三菱商事が、ミャンマーで2つの総合病院を経営するイー・シン・ホールディングス及びミャンマー で幅広く事業展開を行っているキャピタル・ダイアモンド・スター・グループとの合弁により病院運営 会社を設立することが 28 日、日経新聞で報じられた。
2020 年にヤンゴンで総合病院を開設予定で、9,000 万ドル(=約 100 億 1,900 万円)を投じる。高度医療を提供できるよう、日本の医師も招致するという。
三菱商事が 30%出資し、キャピタル・ダイアモンド・スター・グループは病院建設、イー・シン・ホー ルディングスは病院関連事業を担当する。ヤンゴン市内でコンドミニアム・ショッピングセンターなどの総合開発を進めている「キャピタル・シテ ィ地区」に 300 床規模の病院を新設予定で、1日に 1,000 人の患者を診察できるという。
月収 50 万チャット(=約4万円)以上の市民が急速に増加しており、2020 年には 100 万人に上ると 推測されているため、同事業のさらなる拡大が見込まれている。
(3月 29 日発行/The Daily Eleven 上の記事を再編集)

【編集部所管】

三菱商事が、病院運営会社を設立し、2020年には総合病院を開設予定とのこと。キャピタル・ダイアモンド・スター・グループとは、あらゆる場面で一緒に事業を展開しているが、今度は、病院事業とのこと。100億円が投資される予定とのことだ。確かに、ミャンマーでは給料水準が徐々に上昇しており、中間層の人数が増えていくことは間違いないだろう。
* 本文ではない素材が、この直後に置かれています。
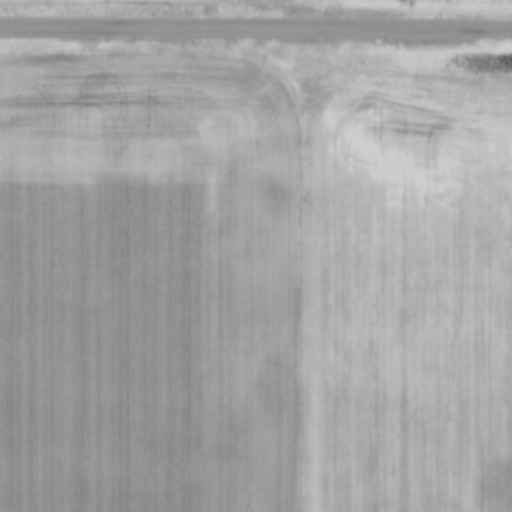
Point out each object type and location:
road: (255, 21)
政府の方針としても、海外にいるミャンマー人を国内に呼び戻すことも含めて対策を講じている。海外で働く人が戻ってくるためには、国内の所得水準の上昇も必要になるだろう。
現在、大きな病気になった場合、外国人や富裕層は海外での治療を選択している状況だ。タイやシンガポール等での治療を選択する人が多く、そうした手配を行うサービスもある。衛生環境、設備、施設、技術等を考えても、国内での治療はあまりおすすめできないのが現状だ。2020年とかなり先ではあるが、安心でき、高度な医療を提供する病院が誕生すれば、ニーズが顕在化するのではないだろうか。
一方で、ミャンマーの医療には課題も残る。医師は公務員であり給料が低いため、医学部を卒業した優秀な学生は医師の道を選ばず、MR等の高給な職業に就いているが現状だ。またヤンゴンでは医療が受けられても、地方に行き届かない事情もある。こうした国の制度面も改革がなされ、ミャンマーの医療の底上げがなされることにも期待したい。